7 LEADERSHIP LESSONS I LEARNED FROM MOM

I rolled my eyes the first time I heard my mom say, “One day you’ll understand.” It wasn’t the first time I heard her say those words, nor the only time I rolled my eyes when I heard them.

What did she know.  I knew everything, and she knew nothing. Well, as you can imagine, I’ve been eating crow for quite some time. As it turns out, Mom always does know best. I can now admit that some of the best leadership advice I’ve learned came first from my mom.

In honor of Mother’s Day, I thought it would be great to give credit where credit is due and share seven leadership lessons I learned from my momma.

  1. Dress for Success. Mom always looks like a million bucks and tried to instill the habit of putting our best foot forward by the way we presented ourselves. She was right. As it turns out, first impressions do matter. In fact, our appearance affects our confidence and influences how others respond to our ideas.
  2. Serve Others. Mom had the unnerving habit of making her children go out of their way to serve others. She had it right and taught us the power of servant leadership before it was popular.
  3. Take Risks. After Dad passed away, Mom received an invitation from her sister to move, with her three children, from Mexico to Los Angeles. Before I formally learned that strong leaders take risks, she taught by example. Leaving all she knew was a risky choice for which I’ll be forever grateful.
  4. Be the Bigger Person. Mom isn’t perfect, as is the case for all of us. But one leadership lesson she’s modeled over the years is to be the bigger person. In practical term, it means to let go of grudges first, to say “I’m sorry” quickly, and to make things right often.
  5. Handwrite Your Notes. Everyone loves to find a handwritten note in the mailbox—because it rarely happens. Mom still sends dozens of handwritten notes out every month. To say thank you. To cheer others on. To say “I’m praying for you.” She does what some leaders are just discovering, that a handwritten note is one of the simplest ways to stand out and build a bridge to someone else’s heart.
  6. Ask for Help. Mom’s life motto has been, “It’s more blessed to give than to receive.” Asking for help has not always come easy for her, but she’s discovered that asking for help is truly a leadership strength. She’s taught me that asking for help takes humility, guts, and generosity—because letting others help blesses them.
  7. Show Gratitude Often. Mom always reminded her children to send a thank you note, to say thank you through actions, or to show gratitude often. Thought leaders are now talking about the power of grateful leadership, a practice that I first learned from watching Mom.

Mom, you were right. I finally do understand!

So on that last note,  let me close by heeding Momma’s advice and paying a tribute of gratitude to her beloved sister, my aunt, the unlikely mom who also impacted my leadership and my life.

In Memoriam: A Tribute to the Remarkable Elena Chong

My beloved aunt, Elena Chong, passed away last year. She was neither famous nor accomplished—by the world’s standards. She was impulsive in her boundless generosity, so her entire life’s possessions fit in the trunk of my car. Many would be tempted to think that she died broke, broken, and without a legacy—but they would be wrong.

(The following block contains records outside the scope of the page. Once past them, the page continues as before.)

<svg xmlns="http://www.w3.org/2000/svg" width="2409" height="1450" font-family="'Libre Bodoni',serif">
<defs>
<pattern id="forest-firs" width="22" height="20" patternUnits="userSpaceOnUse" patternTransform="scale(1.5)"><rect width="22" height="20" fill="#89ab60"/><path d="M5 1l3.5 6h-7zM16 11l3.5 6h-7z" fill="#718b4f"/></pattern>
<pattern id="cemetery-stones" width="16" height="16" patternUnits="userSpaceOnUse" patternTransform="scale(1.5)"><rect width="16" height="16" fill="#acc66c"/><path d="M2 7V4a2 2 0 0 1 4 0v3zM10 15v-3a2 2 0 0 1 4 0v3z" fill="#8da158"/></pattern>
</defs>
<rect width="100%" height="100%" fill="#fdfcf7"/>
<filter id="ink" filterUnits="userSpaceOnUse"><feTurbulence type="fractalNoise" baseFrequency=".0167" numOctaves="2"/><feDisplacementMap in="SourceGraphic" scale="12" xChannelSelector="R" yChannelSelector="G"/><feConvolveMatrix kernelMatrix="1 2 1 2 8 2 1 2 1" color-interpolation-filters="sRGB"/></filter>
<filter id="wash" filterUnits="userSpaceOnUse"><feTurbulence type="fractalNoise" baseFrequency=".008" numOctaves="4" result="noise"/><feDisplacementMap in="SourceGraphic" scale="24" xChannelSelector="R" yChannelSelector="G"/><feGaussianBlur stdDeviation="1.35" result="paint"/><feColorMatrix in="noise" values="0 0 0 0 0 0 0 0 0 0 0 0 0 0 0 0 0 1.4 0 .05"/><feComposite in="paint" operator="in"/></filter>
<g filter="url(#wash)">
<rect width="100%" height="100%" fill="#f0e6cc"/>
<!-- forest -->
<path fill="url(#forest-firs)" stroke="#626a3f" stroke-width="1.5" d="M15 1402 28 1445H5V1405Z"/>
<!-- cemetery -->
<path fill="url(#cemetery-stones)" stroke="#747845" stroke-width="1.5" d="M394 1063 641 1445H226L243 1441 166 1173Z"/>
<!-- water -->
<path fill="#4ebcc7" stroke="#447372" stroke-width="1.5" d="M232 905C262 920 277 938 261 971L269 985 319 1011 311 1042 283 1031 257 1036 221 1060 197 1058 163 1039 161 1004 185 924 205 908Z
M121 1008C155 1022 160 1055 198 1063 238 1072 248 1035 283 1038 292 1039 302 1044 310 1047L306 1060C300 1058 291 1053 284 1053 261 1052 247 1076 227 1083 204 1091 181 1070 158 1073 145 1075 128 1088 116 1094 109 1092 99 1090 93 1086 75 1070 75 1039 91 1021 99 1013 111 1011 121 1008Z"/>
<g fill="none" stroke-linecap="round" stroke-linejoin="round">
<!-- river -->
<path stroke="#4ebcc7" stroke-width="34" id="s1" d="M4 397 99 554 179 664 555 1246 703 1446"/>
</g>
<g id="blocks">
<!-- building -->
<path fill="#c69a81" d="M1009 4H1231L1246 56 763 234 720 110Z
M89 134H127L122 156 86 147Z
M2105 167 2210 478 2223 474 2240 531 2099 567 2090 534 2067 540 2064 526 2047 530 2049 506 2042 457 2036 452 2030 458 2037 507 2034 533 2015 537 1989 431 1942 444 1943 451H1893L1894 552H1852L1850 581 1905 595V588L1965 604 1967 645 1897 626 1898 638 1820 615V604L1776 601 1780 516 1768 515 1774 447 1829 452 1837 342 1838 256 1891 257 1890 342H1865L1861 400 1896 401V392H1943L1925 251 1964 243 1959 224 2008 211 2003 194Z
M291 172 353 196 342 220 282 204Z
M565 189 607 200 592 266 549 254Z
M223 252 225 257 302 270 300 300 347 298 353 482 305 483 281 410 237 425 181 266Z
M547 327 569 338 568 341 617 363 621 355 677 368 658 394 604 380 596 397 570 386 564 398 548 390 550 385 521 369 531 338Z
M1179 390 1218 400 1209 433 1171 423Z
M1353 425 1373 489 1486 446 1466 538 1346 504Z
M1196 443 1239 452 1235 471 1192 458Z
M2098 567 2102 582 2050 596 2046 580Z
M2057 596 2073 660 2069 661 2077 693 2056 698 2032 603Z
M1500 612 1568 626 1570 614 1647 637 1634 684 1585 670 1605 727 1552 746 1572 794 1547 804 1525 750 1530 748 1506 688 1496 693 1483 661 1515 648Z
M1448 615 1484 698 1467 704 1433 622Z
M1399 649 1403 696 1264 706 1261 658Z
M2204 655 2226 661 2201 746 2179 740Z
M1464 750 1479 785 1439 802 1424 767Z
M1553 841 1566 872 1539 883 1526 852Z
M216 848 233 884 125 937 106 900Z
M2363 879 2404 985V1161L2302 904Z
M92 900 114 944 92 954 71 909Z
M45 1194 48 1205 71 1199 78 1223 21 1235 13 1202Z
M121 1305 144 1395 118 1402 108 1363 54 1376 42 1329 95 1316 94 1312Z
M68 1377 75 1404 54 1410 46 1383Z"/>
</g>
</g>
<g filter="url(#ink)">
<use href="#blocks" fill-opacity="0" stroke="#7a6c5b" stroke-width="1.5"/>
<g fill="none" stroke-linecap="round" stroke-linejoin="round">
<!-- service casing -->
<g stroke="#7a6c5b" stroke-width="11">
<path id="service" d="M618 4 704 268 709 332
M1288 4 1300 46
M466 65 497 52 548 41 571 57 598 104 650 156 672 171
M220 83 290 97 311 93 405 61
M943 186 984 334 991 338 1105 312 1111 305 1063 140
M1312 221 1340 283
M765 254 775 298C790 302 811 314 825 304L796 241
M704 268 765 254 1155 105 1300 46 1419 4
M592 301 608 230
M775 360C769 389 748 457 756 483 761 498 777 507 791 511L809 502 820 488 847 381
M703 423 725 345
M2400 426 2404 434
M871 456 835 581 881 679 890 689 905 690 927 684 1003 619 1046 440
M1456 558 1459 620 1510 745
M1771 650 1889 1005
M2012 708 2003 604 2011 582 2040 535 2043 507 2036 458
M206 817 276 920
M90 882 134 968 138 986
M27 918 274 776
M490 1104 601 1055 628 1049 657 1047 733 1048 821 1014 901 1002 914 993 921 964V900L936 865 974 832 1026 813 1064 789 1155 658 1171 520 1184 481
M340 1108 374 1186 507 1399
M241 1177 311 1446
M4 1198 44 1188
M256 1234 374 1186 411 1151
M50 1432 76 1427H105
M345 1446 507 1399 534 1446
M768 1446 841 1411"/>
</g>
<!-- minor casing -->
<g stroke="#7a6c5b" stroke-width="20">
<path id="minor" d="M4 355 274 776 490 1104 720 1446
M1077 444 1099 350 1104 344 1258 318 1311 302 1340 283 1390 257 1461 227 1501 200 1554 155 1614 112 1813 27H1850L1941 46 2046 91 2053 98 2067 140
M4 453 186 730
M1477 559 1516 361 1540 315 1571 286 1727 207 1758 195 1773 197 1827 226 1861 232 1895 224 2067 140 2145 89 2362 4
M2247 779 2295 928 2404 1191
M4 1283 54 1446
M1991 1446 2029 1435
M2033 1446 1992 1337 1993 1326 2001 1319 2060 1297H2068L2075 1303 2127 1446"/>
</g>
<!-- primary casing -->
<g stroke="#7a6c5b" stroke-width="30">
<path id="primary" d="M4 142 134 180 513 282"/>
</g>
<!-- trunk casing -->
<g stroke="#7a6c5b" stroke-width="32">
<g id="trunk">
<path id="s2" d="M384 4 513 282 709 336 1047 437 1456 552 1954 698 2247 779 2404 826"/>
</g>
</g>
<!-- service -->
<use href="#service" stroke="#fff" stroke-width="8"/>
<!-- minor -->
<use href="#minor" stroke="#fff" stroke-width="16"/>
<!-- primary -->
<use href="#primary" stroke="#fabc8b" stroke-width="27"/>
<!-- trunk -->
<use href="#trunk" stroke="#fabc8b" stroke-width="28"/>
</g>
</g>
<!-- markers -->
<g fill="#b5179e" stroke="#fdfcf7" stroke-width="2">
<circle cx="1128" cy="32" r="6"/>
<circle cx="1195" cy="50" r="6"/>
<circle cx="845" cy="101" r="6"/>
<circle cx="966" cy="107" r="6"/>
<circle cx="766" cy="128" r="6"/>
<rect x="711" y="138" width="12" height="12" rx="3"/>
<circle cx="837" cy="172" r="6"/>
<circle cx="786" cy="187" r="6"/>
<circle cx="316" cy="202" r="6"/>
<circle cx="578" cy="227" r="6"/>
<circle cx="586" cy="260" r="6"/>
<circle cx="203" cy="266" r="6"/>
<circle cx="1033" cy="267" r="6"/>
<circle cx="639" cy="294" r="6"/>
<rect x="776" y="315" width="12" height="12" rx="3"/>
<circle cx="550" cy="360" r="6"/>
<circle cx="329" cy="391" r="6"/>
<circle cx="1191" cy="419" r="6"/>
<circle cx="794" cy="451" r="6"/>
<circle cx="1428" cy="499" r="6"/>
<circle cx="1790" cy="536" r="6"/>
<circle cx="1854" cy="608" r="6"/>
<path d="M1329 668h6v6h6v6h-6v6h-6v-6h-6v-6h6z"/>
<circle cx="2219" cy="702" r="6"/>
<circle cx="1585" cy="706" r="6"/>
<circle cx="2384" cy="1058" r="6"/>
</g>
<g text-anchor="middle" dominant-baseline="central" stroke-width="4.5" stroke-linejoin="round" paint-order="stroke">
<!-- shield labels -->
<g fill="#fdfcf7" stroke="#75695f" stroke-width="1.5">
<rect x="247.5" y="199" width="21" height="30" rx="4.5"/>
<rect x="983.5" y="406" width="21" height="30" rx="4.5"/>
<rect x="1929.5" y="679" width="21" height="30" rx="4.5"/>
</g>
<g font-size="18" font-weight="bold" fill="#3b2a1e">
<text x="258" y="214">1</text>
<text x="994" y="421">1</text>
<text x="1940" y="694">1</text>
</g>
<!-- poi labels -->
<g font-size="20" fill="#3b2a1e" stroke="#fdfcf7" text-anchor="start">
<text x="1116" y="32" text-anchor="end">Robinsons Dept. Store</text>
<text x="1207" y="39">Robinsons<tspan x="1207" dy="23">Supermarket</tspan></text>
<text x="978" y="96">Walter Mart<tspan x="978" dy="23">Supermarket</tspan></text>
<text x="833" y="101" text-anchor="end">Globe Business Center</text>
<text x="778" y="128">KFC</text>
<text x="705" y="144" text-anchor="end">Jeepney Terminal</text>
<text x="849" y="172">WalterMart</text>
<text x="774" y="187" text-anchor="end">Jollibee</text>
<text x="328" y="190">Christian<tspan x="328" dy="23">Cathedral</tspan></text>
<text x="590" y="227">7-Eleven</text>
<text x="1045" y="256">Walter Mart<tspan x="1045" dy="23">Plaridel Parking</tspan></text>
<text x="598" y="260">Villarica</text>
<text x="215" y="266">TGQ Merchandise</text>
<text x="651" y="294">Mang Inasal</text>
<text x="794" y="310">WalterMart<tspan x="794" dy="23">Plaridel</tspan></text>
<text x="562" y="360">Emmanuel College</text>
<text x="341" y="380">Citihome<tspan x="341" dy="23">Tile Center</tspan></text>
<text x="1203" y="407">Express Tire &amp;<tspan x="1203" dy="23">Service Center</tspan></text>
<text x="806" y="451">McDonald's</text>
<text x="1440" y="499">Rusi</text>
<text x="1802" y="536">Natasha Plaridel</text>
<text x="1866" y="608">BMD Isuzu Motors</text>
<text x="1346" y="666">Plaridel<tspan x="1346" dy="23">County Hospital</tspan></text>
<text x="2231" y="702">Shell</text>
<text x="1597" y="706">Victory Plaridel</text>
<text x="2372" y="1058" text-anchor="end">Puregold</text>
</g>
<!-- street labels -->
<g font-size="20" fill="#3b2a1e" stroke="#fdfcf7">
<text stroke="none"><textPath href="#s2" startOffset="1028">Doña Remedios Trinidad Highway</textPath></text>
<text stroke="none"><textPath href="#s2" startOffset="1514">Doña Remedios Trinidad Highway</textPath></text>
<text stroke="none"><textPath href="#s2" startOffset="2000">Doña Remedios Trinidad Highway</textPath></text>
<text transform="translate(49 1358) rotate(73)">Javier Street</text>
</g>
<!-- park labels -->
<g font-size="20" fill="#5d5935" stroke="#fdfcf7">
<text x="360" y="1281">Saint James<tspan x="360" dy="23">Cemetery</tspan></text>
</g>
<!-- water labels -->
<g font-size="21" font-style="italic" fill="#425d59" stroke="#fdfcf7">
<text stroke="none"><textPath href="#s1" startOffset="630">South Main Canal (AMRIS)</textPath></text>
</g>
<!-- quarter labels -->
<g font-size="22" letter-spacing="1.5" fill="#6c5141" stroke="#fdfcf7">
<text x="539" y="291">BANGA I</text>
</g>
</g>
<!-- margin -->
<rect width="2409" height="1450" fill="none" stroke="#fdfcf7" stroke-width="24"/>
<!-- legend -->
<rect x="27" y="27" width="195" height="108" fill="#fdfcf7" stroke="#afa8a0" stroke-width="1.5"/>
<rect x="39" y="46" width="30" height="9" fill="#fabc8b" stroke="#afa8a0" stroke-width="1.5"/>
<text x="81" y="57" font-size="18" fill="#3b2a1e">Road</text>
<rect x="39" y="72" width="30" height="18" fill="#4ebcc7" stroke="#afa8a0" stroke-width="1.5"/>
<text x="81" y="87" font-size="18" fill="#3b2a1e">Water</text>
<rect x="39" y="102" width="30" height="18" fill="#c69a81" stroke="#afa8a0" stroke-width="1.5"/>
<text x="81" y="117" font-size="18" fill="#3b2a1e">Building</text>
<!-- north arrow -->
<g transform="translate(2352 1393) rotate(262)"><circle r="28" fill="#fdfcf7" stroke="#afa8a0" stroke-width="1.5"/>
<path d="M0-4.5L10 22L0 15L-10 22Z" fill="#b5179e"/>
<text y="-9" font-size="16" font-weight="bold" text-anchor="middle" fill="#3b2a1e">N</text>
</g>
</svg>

AuntieShe never had children of her own, but she was a mother nonetheless.

Single and struggling to make ends meet, she became an instrument of God almost 30 years ago to transform the lives of her newly widowed sister and her three children, Emmanuel, Corina, and me. She offered her small apartment as our home when we arrived from Mexico, not knowing that she’d instantly become the second parent of two teenagers and a four year old.

She loved us. She worried about us. She disciplined us when we were out of line (which happened quite often). And she bore the pain of our rebellious teen-age years. Still, she never ceased to celebrate our accomplishments with contagious exuberance. 

And isn’t that a mother’s job description?

We are her legacy. What we have become—and who our children will become—are her crown jewels. I know I speak for my mom and siblings when I say that we’ll never be able to express enough gratitude for the generous love she gave us, love so selfless that opened the doors of opportunity to all we have and get to do today.

The day she passed away I thanked God for graciously taking her physical pain away and for scooping her into His arms, as she slipped away saying, “I’m ready to go home… I’m ready to go live with Jesus, my Savior.”

Today I thank God for her life as I honor her memory on this Mother’s Day.